■3年連続の大病で手術。4年目に“事件”が
スタッフ、患者合わせて26人もの犠牲者を出し、火をつけた谷本盛雄容疑者(当時61)も死亡するという凄惨な事件をきっかけに、普通の主婦だった伸子さんの生き方は急展開していった。
「話を聞いて、人の心に寄り添いたい」。そんな強い思いで、現在「ワンネス財団」での対話のほかにも、心のモヤモヤを話せる「ナチュラルカフェ」(西明石)を開いたり、癒しの音浴をしてもらうイベントを企画するなど、多忙な日々を送っている。
昨年6月からは、心に寄り添うための学びとして、真言宗の修行を始めた。12月に得度。現在は僧侶資格を取るため、さらなる修行を重ねている。
「最初のきっかけは、ネットのニュースに書き込まれるコメントでした。兄の事件のニュースに『ここのクリックの患者でした』という方がかなりの数、書き込みをされていたんです。『すごくいい先生でした』『先生のおかげで生きてこられた』など、兄はすごく患者さんに頼られ、慕われていたんですね。
兄があれほど毎日忙しくしていたのは、患者さんのために一生懸命だったんだと思うと、涙があふれて止まりませんでした」
それから2年半。苦悩を乗り越えるまでの歩みを追った。
父親は内科医、母親は歯科医という医者家族に生まれた伸子さん。弘太郎さんは4歳違いの兄だった。
「子どものころの兄はずっと勉強していた印象があります。学校が重なったのは小学校だけ。勉強を教えてもらった記憶もないし。
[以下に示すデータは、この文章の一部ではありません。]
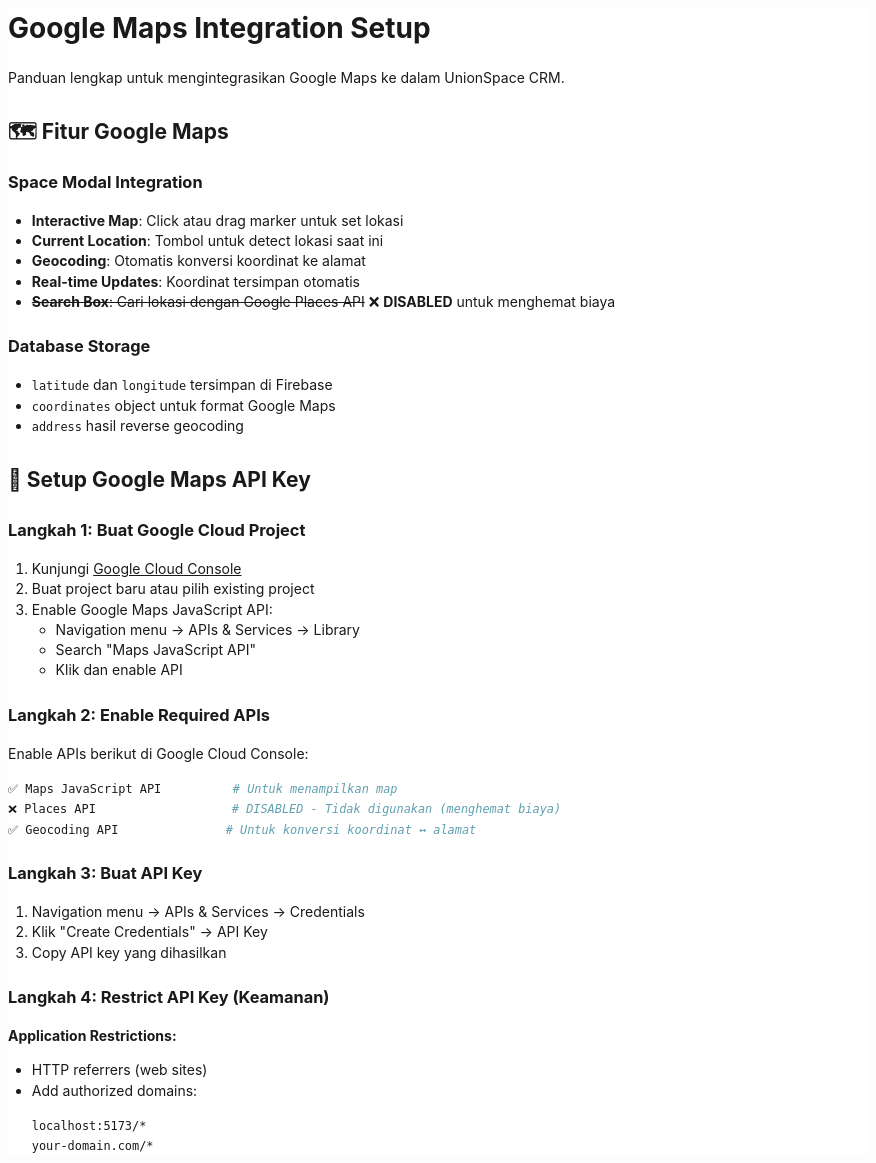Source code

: # Google Maps Integration Setup

Panduan lengkap untuk mengintegrasikan Google Maps ke dalam UnionSpace CRM.

## 🗺️ Fitur Google Maps

### **Space Modal Integration**
- **Interactive Map**: Click atau drag marker untuk set lokasi
- **Current Location**: Tombol untuk detect lokasi saat ini
- **Geocoding**: Otomatis konversi koordinat ke alamat
- **Real-time Updates**: Koordinat tersimpan otomatis
- ~~**Search Box**: Cari lokasi dengan Google Places API~~ ❌ **DISABLED** untuk menghemat biaya

### **Database Storage**
- `latitude` dan `longitude` tersimpan di Firebase
- `coordinates` object untuk format Google Maps
- `address` hasil reverse geocoding

## 🚀 Setup Google Maps API Key

### **Langkah 1: Buat Google Cloud Project**

1. Kunjungi [Google Cloud Console](https://console.cloud.google.com/)
2. Buat project baru atau pilih existing project
3. Enable Google Maps JavaScript API:
   - Navigation menu → APIs & Services → Library
   - Search "Maps JavaScript API"
   - Klik dan enable API

### **Langkah 2: Enable Required APIs**

Enable APIs berikut di Google Cloud Console:

```bash
✅ Maps JavaScript API          # Untuk menampilkan map
❌ Places API                   # DISABLED - Tidak digunakan (menghemat biaya)
✅ Geocoding API               # Untuk konversi koordinat ↔ alamat
```

### **Langkah 3: Buat API Key**

1. Navigation menu → APIs & Services → Credentials
2. Klik "Create Credentials" → API Key
3. Copy API key yang dihasilkan

### **Langkah 4: Restrict API Key (Keamanan)**

**Application Restrictions:**
- HTTP referrers (web sites)
- Add authorized domains:
  ```
  localhost:5173/*
  your-domain.com/*
  ```
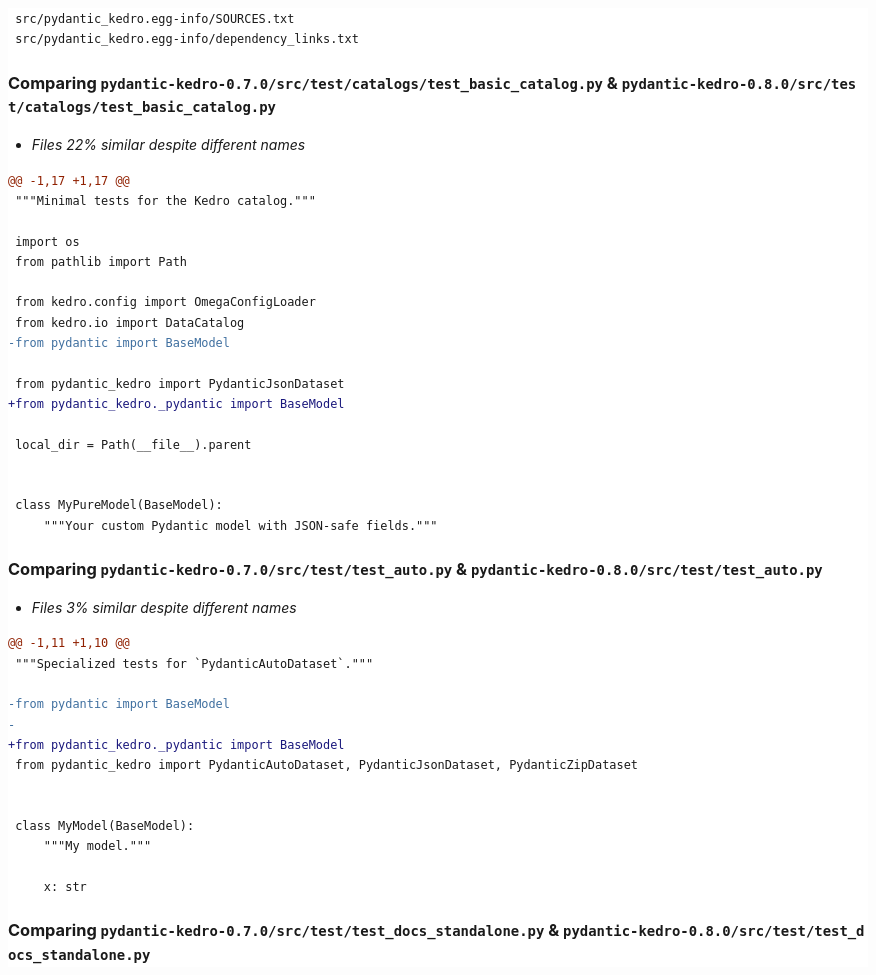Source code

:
 ```diff
 src/pydantic_kedro.egg-info/SOURCES.txt
 src/pydantic_kedro.egg-info/dependency_links.txt
```

### Comparing `pydantic-kedro-0.7.0/src/test/catalogs/test_basic_catalog.py` & `pydantic-kedro-0.8.0/src/test/catalogs/test_basic_catalog.py`

 * *Files 22% similar despite different names*

```diff
@@ -1,17 +1,17 @@
 """Minimal tests for the Kedro catalog."""
 
 import os
 from pathlib import Path
 
 from kedro.config import OmegaConfigLoader
 from kedro.io import DataCatalog
-from pydantic import BaseModel
 
 from pydantic_kedro import PydanticJsonDataset
+from pydantic_kedro._pydantic import BaseModel
 
 local_dir = Path(__file__).parent
 
 
 class MyPureModel(BaseModel):
     """Your custom Pydantic model with JSON-safe fields."""
```

### Comparing `pydantic-kedro-0.7.0/src/test/test_auto.py` & `pydantic-kedro-0.8.0/src/test/test_auto.py`

 * *Files 3% similar despite different names*

```diff
@@ -1,11 +1,10 @@
 """Specialized tests for `PydanticAutoDataset`."""
 
-from pydantic import BaseModel
-
+from pydantic_kedro._pydantic import BaseModel
 from pydantic_kedro import PydanticAutoDataset, PydanticJsonDataset, PydanticZipDataset
 
 
 class MyModel(BaseModel):
     """My model."""
 
     x: str
```

### Comparing `pydantic-kedro-0.7.0/src/test/test_docs_standalone.py` & `pydantic-kedro-0.8.0/src/test/test_docs_standalone.py`
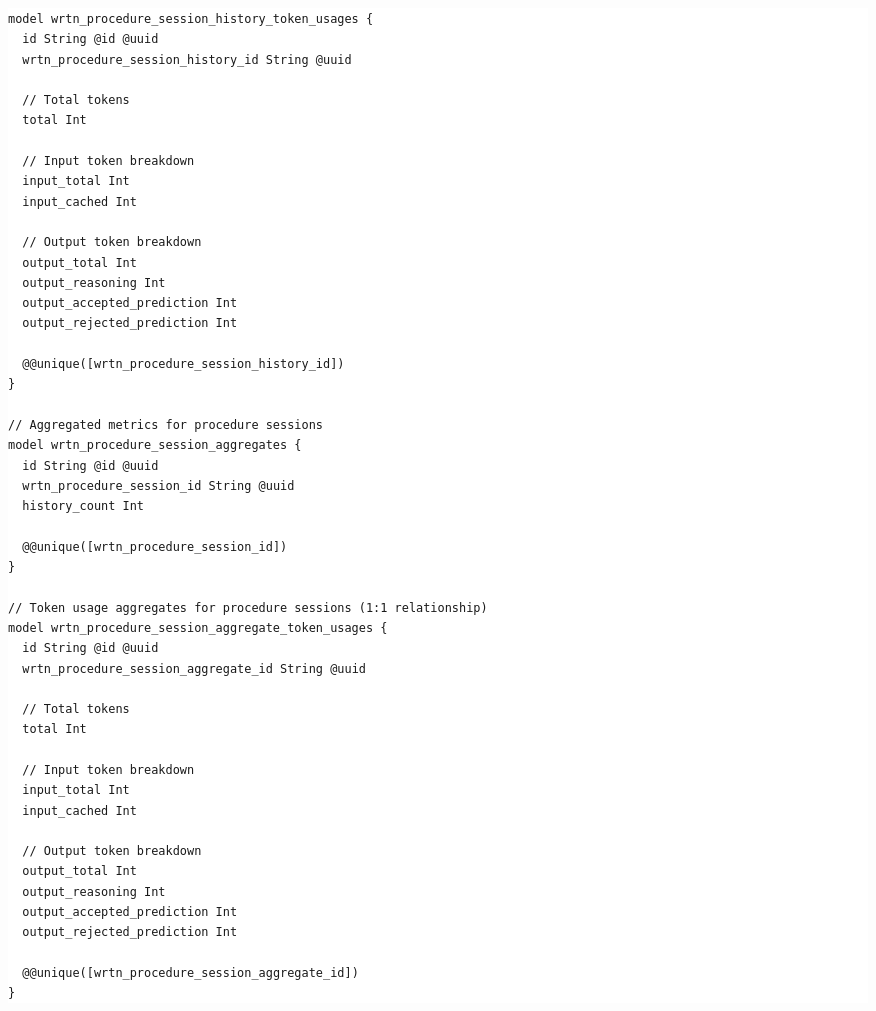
 ```prisma
model wrtn_procedure_session_history_token_usages {
  id String @id @uuid
  wrtn_procedure_session_history_id String @uuid
  
  // Total tokens
  total Int
  
  // Input token breakdown
  input_total Int
  input_cached Int
  
  // Output token breakdown  
  output_total Int
  output_reasoning Int
  output_accepted_prediction Int
  output_rejected_prediction Int
  
  @@unique([wrtn_procedure_session_history_id])
}

// Aggregated metrics for procedure sessions
model wrtn_procedure_session_aggregates {
  id String @id @uuid
  wrtn_procedure_session_id String @uuid
  history_count Int
  
  @@unique([wrtn_procedure_session_id])
}

// Token usage aggregates for procedure sessions (1:1 relationship)
model wrtn_procedure_session_aggregate_token_usages {
  id String @id @uuid
  wrtn_procedure_session_aggregate_id String @uuid
  
  // Total tokens
  total Int
  
  // Input token breakdown
  input_total Int
  input_cached Int
  
  // Output token breakdown  
  output_total Int
  output_reasoning Int
  output_accepted_prediction Int
  output_rejected_prediction Int
  
  @@unique([wrtn_procedure_session_aggregate_id])
}
```
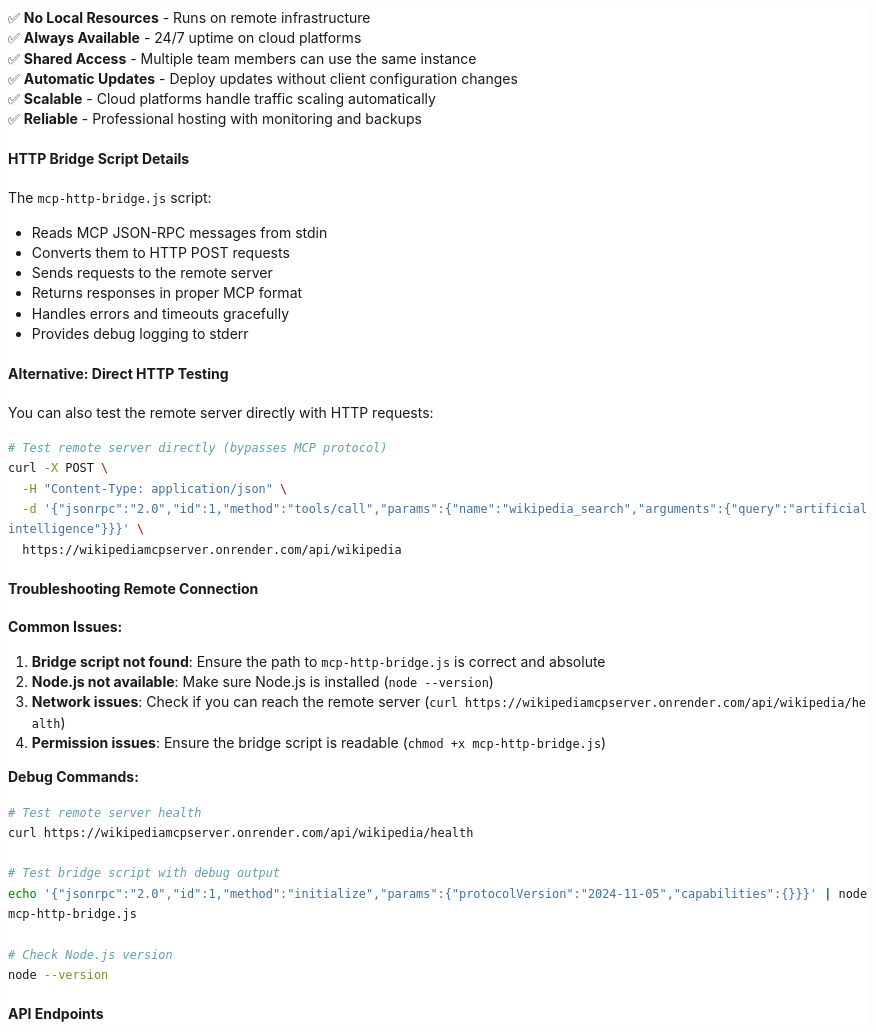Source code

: ✅ **No Local Resources** - Runs on remote infrastructure  
✅ **Always Available** - 24/7 uptime on cloud platforms  
✅ **Shared Access** - Multiple team members can use the same instance  
✅ **Automatic Updates** - Deploy updates without client configuration changes  
✅ **Scalable** - Cloud platforms handle traffic scaling automatically  
✅ **Reliable** - Professional hosting with monitoring and backups  

#### HTTP Bridge Script Details

The `mcp-http-bridge.js` script:

- Reads MCP JSON-RPC messages from stdin
- Converts them to HTTP POST requests
- Sends requests to the remote server
- Returns responses in proper MCP format
- Handles errors and timeouts gracefully
- Provides debug logging to stderr

#### Alternative: Direct HTTP Testing

You can also test the remote server directly with HTTP requests:

```bash
# Test remote server directly (bypasses MCP protocol)
curl -X POST \
  -H "Content-Type: application/json" \
  -d '{"jsonrpc":"2.0","id":1,"method":"tools/call","params":{"name":"wikipedia_search","arguments":{"query":"artificial intelligence"}}}' \
  https://wikipediamcpserver.onrender.com/api/wikipedia
```

#### Troubleshooting Remote Connection

**Common Issues:**

1. **Bridge script not found**: Ensure the path to `mcp-http-bridge.js` is correct and absolute
2. **Node.js not available**: Make sure Node.js is installed (`node --version`)
3. **Network issues**: Check if you can reach the remote server (`curl https://wikipediamcpserver.onrender.com/api/wikipedia/health`)
4. **Permission issues**: Ensure the bridge script is readable (`chmod +x mcp-http-bridge.js`)

**Debug Commands:**

```bash
# Test remote server health
curl https://wikipediamcpserver.onrender.com/api/wikipedia/health

# Test bridge script with debug output
echo '{"jsonrpc":"2.0","id":1,"method":"initialize","params":{"protocolVersion":"2024-11-05","capabilities":{}}}' | node mcp-http-bridge.js

# Check Node.js version
node --version
```

#### API Endpoints
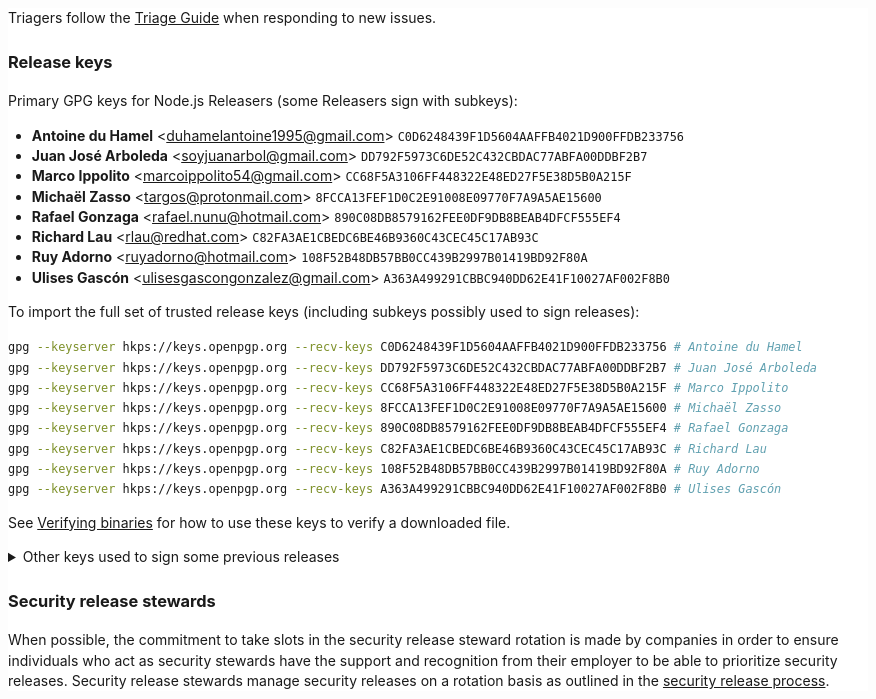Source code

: Triagers follow the [Triage Guide](./doc/contributing/issues.md#triaging-a-bug-report) when
responding to new issues.

### Release keys

Primary GPG keys for Node.js Releasers (some Releasers sign with subkeys):

- **Antoine du Hamel** <<duhamelantoine1995@gmail.com>>
  `C0D6248439F1D5604AAFFB4021D900FFDB233756`
- **Juan José Arboleda** <<soyjuanarbol@gmail.com>>
  `DD792F5973C6DE52C432CBDAC77ABFA00DDBF2B7`
- **Marco Ippolito** <<marcoippolito54@gmail.com>>
  `CC68F5A3106FF448322E48ED27F5E38D5B0A215F`
- **Michaël Zasso** <<targos@protonmail.com>>
  `8FCCA13FEF1D0C2E91008E09770F7A9A5AE15600`
- **Rafael Gonzaga** <<rafael.nunu@hotmail.com>>
  `890C08DB8579162FEE0DF9DB8BEAB4DFCF555EF4`
- **Richard Lau** <<rlau@redhat.com>>
  `C82FA3AE1CBEDC6BE46B9360C43CEC45C17AB93C`
- **Ruy Adorno** <<ruyadorno@hotmail.com>>
  `108F52B48DB57BB0CC439B2997B01419BD92F80A`
- **Ulises Gascón** <<ulisesgascongonzalez@gmail.com>>
  `A363A499291CBBC940DD62E41F10027AF002F8B0`

To import the full set of trusted release keys (including subkeys possibly used
to sign releases):

```bash
gpg --keyserver hkps://keys.openpgp.org --recv-keys C0D6248439F1D5604AAFFB4021D900FFDB233756 # Antoine du Hamel
gpg --keyserver hkps://keys.openpgp.org --recv-keys DD792F5973C6DE52C432CBDAC77ABFA00DDBF2B7 # Juan José Arboleda
gpg --keyserver hkps://keys.openpgp.org --recv-keys CC68F5A3106FF448322E48ED27F5E38D5B0A215F # Marco Ippolito
gpg --keyserver hkps://keys.openpgp.org --recv-keys 8FCCA13FEF1D0C2E91008E09770F7A9A5AE15600 # Michaël Zasso
gpg --keyserver hkps://keys.openpgp.org --recv-keys 890C08DB8579162FEE0DF9DB8BEAB4DFCF555EF4 # Rafael Gonzaga
gpg --keyserver hkps://keys.openpgp.org --recv-keys C82FA3AE1CBEDC6BE46B9360C43CEC45C17AB93C # Richard Lau
gpg --keyserver hkps://keys.openpgp.org --recv-keys 108F52B48DB57BB0CC439B2997B01419BD92F80A # Ruy Adorno
gpg --keyserver hkps://keys.openpgp.org --recv-keys A363A499291CBBC940DD62E41F10027AF002F8B0 # Ulises Gascón
```

See [Verifying binaries](#verifying-binaries) for how to use these keys to
verify a downloaded file.

<details><summary>Other keys used to sign some previous releases</summary></details>

### Security release stewards

When possible, the commitment to take slots in the
security release steward rotation is made by companies in order
to ensure individuals who act as security stewards have the
support and recognition from their employer to be able to
prioritize security releases. Security release stewards manage security
releases on a rotation basis as outlined in the
[security release process](./doc/contributing/security-release-process.md).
あ、でも、兄がプロレスの技を教わってきて、私に技をかけたことがありましたね。『ちょっとかけさせて』『あいたたた』って(笑)」
歴史が好きで、中学生のころからお城や史跡、古墳などを巡り、釣りも好きだった弘太郎さんだが、いつも忙しそうだった。
自身の心療内科クリニックでは、生きづらさを抱えた人たちや職場復帰を目指す人たちに寄り添い、復職をサポート。父親の医院の近くでも新たにリワークプログラムを始め、産業医もしていたという。
事件を起こした谷本容疑者も、クリニックに通う患者の一人だった。容疑者死亡で不起訴となり、事件につながる動機や原因を知るすべは永久に失われてしまったが、いちばん無念だったのは、患者のためにと精いっぱい尽くしてきた弘太郎さん自身だったろう。
「ずっと多忙で、お正月に家族で集まっても、兄はいつも父とふたりで仕事の話ばかりしていました」
それでも、高校生だった伸子さんが、進学で家を離れた弘太郎さんに書いた手紙が15?16通、遺品のなかから出てきたときは驚いた。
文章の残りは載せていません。